We can then use these keys to drill deeper into the data, e.g.:

myAuth.data['affiliation-history']

This displays this author's affiliation history - which, conveniently, includes URLs that we can use to instantiate affiliation objects, in the same way we just instantiated this author object. As you explore the data stored in an object, you will see more URLs that allow you to 'spin off' new objects in your code.

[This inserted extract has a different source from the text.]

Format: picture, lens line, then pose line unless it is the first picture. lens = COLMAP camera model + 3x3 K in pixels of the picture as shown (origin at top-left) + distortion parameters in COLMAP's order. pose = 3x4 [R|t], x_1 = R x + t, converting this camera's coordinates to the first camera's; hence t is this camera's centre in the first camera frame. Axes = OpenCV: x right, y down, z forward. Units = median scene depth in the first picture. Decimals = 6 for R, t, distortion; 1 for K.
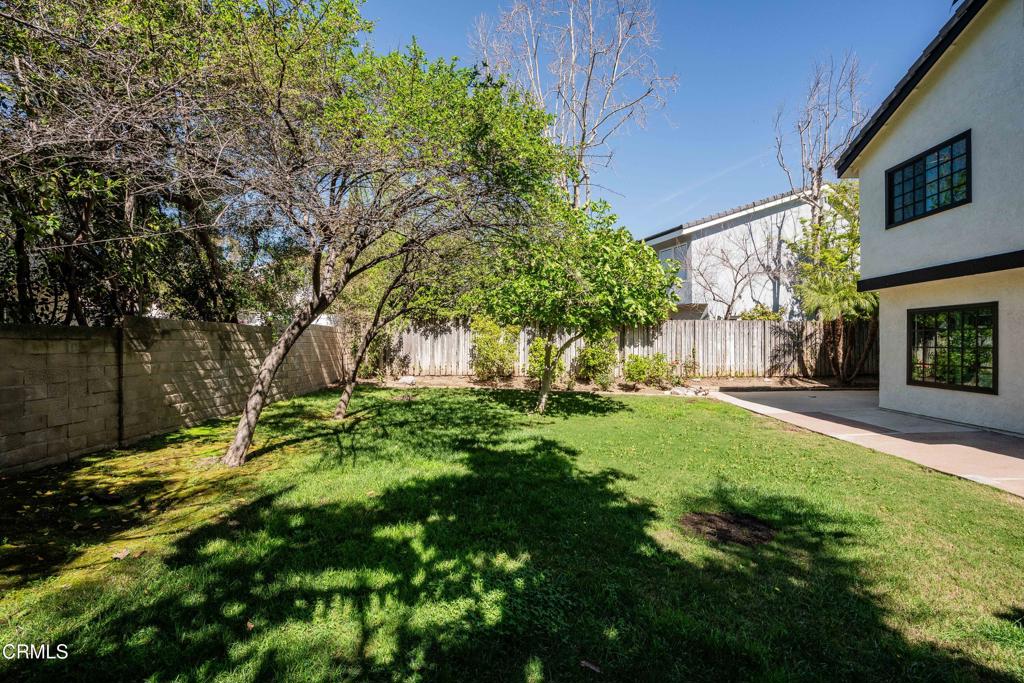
lens RADIAL K [[472.0, 0, 520.0], [0, 472.0, 351.2], [0, 0, 1]] dist [-0.053871, 0.021483]
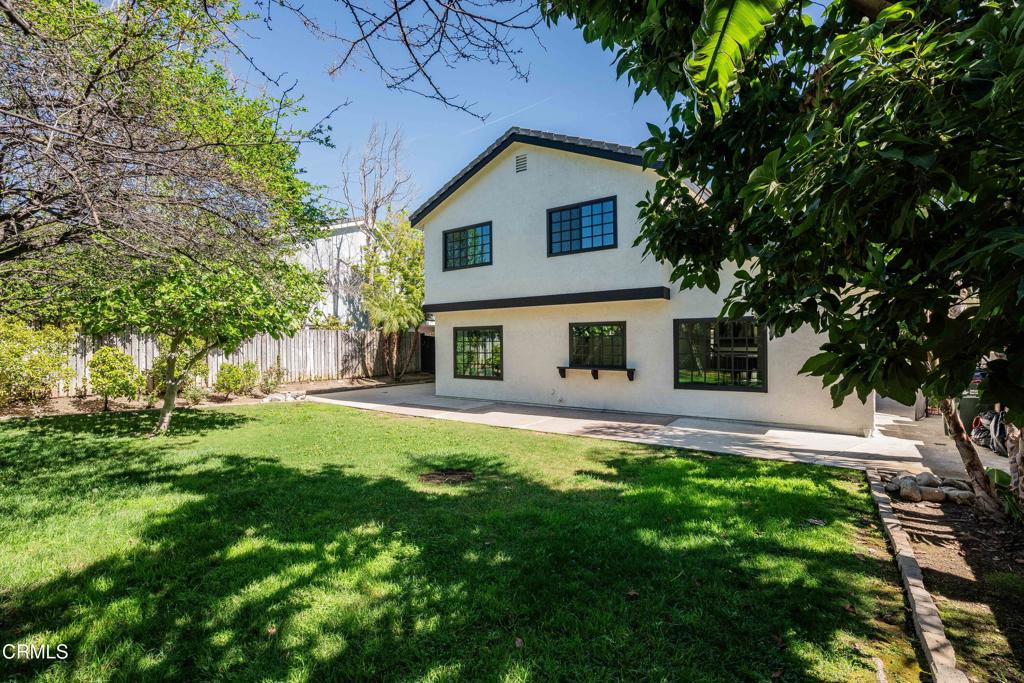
lens RADIAL K [[469.5, 0, 515.9], [0, 469.5, 344.2], [0, 0, 1]] dist [-0.037700, 0.019201]
pose [[0.570273, -0.001269, 0.821455, -0.327598], [0.020785, 0.999701, -0.012885, -0.013553], [-0.821193, 0.024422, 0.570128, -0.030691]]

For convenience, some elements from an object's .data property are available as properties in and of themselves. For example, author objects have the author's full name as a separate property:

myAuth.full_name

Author and affiliation objects have another feature: we can tell them to retrieve and store a list of the documents associated with them. For example (again using the previously established 'myCl' connection):

myAuth.read_docs(myCl)

This causes the author object to retrieve (using multiple requests, if need be) and internally store the list of documents written by the author. After this, we can access this list using its .doc_list property:

myAuth.doc_list

Keep in mind, though, that some authors and pretty much all affiliations have a LOT of documents associated with them - so it can take an author or affiliation object a long time to read all those documents, and the size of the object in your machine's memory can increase considerably as a result.

Other data

Through the ElsClient class, the elsapy module can be used to execute requests to any of the APIs documented here. This includes requests to retrieve data for other entities than documents, authors and affiliations from Scopus (e.g. full-text articles from ScienceDirect). You will have to construct the request URLs for those yourself; elsapy does not contain classes yet that create objects that can do that themselves.